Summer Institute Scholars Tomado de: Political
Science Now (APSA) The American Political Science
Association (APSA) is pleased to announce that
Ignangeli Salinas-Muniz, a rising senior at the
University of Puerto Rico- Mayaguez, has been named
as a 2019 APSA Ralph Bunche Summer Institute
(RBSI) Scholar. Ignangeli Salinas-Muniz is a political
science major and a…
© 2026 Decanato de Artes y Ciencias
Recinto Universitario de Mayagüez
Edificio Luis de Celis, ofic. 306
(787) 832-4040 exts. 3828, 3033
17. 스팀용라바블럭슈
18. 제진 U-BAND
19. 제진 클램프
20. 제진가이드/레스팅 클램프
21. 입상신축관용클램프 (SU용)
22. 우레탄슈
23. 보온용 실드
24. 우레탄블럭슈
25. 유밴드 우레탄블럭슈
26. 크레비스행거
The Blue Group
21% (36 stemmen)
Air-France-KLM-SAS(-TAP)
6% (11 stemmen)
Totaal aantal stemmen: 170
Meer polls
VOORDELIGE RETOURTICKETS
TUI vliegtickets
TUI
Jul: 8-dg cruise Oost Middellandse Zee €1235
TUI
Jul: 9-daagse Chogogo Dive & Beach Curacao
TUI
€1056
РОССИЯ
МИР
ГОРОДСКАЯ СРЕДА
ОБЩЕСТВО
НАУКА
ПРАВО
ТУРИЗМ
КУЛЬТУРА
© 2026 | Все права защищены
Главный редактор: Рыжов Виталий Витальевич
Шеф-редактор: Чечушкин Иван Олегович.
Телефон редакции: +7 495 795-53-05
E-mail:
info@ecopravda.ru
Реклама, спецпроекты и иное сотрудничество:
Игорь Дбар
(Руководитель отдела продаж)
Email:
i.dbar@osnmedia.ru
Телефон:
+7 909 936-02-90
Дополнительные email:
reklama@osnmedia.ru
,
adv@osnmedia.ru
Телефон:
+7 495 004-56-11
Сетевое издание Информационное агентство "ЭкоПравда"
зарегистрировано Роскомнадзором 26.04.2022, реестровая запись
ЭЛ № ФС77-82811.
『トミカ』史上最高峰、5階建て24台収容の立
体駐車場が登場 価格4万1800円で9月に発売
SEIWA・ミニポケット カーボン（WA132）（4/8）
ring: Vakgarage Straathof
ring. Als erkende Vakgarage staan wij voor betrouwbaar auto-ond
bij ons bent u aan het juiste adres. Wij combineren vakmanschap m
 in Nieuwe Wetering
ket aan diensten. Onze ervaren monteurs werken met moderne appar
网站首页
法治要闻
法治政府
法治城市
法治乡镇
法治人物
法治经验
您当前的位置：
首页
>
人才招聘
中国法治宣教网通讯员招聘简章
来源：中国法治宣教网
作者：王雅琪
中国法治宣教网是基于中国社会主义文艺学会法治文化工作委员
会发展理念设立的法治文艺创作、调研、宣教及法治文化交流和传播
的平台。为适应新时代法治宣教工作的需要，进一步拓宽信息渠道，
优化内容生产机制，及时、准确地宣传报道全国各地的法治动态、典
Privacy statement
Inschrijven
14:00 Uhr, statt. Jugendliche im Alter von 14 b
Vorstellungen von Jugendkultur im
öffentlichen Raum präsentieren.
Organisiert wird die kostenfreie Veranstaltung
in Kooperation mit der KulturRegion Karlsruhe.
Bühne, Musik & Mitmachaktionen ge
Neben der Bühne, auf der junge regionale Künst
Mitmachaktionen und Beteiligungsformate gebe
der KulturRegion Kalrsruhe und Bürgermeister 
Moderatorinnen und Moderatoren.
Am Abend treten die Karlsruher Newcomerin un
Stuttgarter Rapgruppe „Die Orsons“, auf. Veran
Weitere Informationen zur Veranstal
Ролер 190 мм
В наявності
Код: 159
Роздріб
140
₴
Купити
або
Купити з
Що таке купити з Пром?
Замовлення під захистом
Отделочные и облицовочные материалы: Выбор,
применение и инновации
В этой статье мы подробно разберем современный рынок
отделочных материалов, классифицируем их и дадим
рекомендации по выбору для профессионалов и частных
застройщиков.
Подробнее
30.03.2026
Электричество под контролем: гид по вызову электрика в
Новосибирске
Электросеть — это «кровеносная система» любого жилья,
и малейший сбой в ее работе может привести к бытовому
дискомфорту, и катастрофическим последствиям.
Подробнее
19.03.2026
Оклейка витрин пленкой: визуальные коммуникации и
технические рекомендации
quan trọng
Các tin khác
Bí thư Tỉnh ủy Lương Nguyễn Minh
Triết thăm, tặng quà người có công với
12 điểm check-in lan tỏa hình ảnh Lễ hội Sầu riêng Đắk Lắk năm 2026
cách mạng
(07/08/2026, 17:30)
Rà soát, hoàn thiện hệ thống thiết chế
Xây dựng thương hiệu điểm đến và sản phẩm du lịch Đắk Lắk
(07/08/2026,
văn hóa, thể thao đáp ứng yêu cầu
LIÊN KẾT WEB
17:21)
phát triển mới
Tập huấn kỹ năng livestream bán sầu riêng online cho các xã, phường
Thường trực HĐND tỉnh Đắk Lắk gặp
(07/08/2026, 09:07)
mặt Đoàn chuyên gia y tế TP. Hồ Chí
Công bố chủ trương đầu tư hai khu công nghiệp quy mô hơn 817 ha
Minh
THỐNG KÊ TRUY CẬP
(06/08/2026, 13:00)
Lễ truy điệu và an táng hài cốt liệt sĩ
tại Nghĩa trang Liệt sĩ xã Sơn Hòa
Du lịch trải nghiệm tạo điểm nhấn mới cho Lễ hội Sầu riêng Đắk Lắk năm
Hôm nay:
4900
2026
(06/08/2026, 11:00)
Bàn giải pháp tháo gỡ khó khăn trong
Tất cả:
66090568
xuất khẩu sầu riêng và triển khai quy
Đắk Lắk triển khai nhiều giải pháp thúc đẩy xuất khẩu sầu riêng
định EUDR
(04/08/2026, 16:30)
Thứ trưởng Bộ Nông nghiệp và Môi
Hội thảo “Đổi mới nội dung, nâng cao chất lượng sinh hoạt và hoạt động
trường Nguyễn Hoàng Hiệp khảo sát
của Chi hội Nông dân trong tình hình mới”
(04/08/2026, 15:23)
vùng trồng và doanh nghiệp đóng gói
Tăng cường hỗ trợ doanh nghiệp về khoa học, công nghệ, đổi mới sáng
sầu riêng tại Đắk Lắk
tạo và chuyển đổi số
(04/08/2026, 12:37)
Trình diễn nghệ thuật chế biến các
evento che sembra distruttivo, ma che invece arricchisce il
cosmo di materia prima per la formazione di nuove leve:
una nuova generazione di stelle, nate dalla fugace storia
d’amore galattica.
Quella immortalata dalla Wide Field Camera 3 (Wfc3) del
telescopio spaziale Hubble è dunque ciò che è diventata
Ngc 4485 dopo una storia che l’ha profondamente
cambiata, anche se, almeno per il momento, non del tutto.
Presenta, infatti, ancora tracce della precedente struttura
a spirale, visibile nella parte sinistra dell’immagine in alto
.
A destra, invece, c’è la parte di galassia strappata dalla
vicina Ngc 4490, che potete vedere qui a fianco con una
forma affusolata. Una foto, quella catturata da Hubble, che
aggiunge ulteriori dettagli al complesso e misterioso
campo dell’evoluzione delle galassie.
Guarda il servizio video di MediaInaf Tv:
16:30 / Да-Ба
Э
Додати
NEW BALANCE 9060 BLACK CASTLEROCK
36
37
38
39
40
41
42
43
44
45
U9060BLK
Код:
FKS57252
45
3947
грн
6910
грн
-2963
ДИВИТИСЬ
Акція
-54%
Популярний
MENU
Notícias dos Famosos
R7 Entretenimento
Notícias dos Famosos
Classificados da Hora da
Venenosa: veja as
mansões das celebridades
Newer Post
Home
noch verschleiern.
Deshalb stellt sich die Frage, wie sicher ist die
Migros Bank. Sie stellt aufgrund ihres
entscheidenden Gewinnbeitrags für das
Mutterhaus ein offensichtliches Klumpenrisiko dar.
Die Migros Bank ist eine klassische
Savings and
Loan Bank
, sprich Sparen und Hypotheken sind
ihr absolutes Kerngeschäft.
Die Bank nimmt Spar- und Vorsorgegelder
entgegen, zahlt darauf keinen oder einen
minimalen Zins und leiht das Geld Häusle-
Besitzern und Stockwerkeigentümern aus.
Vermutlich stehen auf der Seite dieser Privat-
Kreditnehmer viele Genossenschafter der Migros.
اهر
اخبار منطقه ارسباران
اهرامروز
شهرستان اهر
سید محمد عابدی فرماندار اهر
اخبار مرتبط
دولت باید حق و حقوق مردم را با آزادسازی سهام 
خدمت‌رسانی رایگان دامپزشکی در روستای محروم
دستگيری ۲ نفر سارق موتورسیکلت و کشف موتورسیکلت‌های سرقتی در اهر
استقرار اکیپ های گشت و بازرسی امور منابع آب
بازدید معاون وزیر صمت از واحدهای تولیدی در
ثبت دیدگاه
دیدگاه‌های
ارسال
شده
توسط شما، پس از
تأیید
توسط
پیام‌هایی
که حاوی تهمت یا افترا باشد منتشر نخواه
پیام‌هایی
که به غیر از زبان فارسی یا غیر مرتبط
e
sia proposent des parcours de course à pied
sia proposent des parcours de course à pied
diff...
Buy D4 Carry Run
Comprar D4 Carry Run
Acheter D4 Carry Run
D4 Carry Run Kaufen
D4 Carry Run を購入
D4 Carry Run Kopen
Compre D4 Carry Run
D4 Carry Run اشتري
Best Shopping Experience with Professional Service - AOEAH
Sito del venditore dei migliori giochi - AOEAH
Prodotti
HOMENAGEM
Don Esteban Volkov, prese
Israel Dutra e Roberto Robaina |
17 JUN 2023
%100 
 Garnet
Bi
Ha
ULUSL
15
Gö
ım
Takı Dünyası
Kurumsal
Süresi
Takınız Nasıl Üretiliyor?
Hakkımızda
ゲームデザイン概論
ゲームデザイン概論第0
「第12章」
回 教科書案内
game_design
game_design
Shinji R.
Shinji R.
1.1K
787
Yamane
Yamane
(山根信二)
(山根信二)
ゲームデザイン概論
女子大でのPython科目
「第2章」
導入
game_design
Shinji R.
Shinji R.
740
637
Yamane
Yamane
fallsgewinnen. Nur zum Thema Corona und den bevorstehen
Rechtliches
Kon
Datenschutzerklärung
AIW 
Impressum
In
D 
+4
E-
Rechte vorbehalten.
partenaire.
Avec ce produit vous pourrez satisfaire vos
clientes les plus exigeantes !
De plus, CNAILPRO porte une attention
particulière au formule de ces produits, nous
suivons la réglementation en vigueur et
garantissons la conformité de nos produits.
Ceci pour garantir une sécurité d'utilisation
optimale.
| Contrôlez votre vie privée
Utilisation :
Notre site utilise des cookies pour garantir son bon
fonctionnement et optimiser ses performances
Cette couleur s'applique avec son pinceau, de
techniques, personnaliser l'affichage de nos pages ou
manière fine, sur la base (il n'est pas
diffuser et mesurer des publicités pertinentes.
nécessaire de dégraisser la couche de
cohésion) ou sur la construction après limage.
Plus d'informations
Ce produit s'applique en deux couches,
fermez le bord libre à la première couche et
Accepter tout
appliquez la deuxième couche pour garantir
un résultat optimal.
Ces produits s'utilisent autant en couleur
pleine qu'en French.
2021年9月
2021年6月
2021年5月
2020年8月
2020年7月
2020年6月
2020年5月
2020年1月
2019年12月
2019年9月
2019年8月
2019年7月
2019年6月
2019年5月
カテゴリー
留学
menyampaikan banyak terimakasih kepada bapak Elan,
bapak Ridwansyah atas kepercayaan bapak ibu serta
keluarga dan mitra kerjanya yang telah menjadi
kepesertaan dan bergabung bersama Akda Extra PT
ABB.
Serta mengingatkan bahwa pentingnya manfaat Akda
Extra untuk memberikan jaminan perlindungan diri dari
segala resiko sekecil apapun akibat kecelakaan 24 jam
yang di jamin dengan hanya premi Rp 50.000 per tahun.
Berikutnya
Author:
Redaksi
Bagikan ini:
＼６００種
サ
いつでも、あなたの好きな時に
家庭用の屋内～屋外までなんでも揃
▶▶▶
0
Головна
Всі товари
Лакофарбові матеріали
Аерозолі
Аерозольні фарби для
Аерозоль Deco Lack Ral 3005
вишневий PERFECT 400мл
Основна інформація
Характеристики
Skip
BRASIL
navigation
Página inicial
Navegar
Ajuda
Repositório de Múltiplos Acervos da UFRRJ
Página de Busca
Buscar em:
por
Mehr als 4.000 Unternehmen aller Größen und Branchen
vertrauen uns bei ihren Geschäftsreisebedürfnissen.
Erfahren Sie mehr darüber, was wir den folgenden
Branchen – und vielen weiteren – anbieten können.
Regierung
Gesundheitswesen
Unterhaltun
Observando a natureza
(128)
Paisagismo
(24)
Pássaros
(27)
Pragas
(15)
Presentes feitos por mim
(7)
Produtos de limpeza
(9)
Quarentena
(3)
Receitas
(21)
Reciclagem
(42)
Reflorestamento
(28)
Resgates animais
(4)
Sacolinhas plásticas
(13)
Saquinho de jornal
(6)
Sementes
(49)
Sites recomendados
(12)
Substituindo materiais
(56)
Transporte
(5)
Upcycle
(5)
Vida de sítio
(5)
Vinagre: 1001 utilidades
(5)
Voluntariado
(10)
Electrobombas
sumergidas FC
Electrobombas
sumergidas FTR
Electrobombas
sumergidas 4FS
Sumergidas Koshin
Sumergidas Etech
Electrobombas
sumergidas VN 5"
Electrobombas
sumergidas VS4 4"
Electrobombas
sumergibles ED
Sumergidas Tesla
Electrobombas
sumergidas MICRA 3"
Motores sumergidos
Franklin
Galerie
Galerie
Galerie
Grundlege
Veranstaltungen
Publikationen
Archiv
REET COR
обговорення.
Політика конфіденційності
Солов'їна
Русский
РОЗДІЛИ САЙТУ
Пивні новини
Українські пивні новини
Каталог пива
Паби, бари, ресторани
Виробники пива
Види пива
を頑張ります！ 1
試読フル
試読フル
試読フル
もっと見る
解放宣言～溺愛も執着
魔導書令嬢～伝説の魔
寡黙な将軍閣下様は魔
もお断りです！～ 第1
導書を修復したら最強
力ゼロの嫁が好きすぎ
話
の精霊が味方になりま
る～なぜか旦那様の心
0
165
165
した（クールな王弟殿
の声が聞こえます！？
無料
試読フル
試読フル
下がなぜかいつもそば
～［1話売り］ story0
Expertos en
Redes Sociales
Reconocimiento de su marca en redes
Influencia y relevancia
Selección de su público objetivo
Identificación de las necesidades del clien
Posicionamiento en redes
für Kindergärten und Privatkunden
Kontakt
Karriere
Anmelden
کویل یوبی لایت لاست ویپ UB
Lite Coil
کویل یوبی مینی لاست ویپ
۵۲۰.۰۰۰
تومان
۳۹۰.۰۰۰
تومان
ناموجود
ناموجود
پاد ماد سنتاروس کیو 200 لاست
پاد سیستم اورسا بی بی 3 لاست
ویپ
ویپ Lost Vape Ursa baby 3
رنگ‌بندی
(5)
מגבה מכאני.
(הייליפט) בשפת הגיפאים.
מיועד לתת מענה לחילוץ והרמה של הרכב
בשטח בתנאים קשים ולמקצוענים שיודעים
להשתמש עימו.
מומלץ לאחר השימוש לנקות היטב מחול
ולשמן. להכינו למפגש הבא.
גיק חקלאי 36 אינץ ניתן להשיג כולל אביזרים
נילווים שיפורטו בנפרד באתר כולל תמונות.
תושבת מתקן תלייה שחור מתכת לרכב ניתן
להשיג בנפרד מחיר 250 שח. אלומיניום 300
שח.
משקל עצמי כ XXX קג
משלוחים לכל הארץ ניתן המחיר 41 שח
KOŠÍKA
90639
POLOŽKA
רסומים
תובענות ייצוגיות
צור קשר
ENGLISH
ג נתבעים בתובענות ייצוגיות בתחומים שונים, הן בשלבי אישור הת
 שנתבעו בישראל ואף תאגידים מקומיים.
⁂
To-do item → In the answer, give the lines from the first line of the data through the line with "14:00 Uhr, statt.", exactly as they appear and with no additions.

Answer area →
Summer Institute Scholars Tomado de: Political
Science Now (APSA) The American Political Science
Association (APSA) is pleased to announce that
Ignangeli Salinas-Muniz, a rising senior at the
University of Puerto Rico- Mayaguez, has been named
as a 2019 APSA Ralph Bunche Summer Institute
(RBSI) Scholar. Ignangeli Salinas-Muniz is a political
science major and a…
© 2026 Decanato de Artes y Ciencias
Recinto Universitario de Mayagüez
Edificio Luis de Celis, ofic. 306
(787) 832-4040 exts. 3828, 3033
17. 스팀용라바블럭슈
18. 제진 U-BAND
19. 제진 클램프
20. 제진가이드/레스팅 클램프
21. 입상신축관용클램프 (SU용)
22. 우레탄슈
23. 보온용 실드
24. 우레탄블럭슈
25. 유밴드 우레탄블럭슈
26. 크레비스행거
The Blue Group
21% (36 stemmen)
Air-France-KLM-SAS(-TAP)
6% (11 stemmen)
Totaal aantal stemmen: 170
Meer polls
VOORDELIGE RETOURTICKETS
TUI vliegtickets
TUI
Jul: 8-dg cruise Oost Middellandse Zee €1235
TUI
Jul: 9-daagse Chogogo Dive & Beach Curacao
TUI
€1056
РОССИЯ
МИР
ГОРОДСКАЯ СРЕДА
ОБЩЕСТВО
НАУКА
ПРАВО
ТУРИЗМ
КУЛЬТУРА
© 2026 | Все права защищены
Главный редактор: Рыжов Виталий Витальевич
Шеф-редактор: Чечушкин Иван Олегович.
Телефон редакции: +7 495 795-53-05
E-mail:
info@ecopravda.ru
Реклама, спецпроекты и иное сотрудничество:
Игорь Дбар
(Руководитель отдела продаж)
Email:
i.dbar@osnmedia.ru
Телефон:
+7 909 936-02-90
Дополнительные email:
reklama@osnmedia.ru
,
adv@osnmedia.ru
Телефон:
+7 495 004-56-11
Сетевое издание Информационное агентство "ЭкоПравда"
зарегистрировано Роскомнадзором 26.04.2022, реестровая запись
ЭЛ № ФС77-82811.
『トミカ』史上最高峰、5階建て24台収容の立
体駐車場が登場 価格4万1800円で9月に発売
SEIWA・ミニポケット カーボン（WA132）（4/8）
ring: Vakgarage Straathof
ring. Als erkende Vakgarage staan wij voor betrouwbaar auto-ond
bij ons bent u aan het juiste adres. Wij combineren vakmanschap m
 in Nieuwe Wetering
ket aan diensten. Onze ervaren monteurs werken met moderne appar
网站首页
法治要闻
法治政府
法治城市
法治乡镇
法治人物
法治经验
您当前的位置：
首页
>
人才招聘
中国法治宣教网通讯员招聘简章
来源：中国法治宣教网
作者：王雅琪
中国法治宣教网是基于中国社会主义文艺学会法治文化工作委员
会发展理念设立的法治文艺创作、调研、宣教及法治文化交流和传播
的平台。为适应新时代法治宣教工作的需要，进一步拓宽信息渠道，
优化内容生产机制，及时、准确地宣传报道全国各地的法治动态、典
Privacy statement
Inschrijven
14:00 Uhr, statt. Jugendliche im Alter von 14 b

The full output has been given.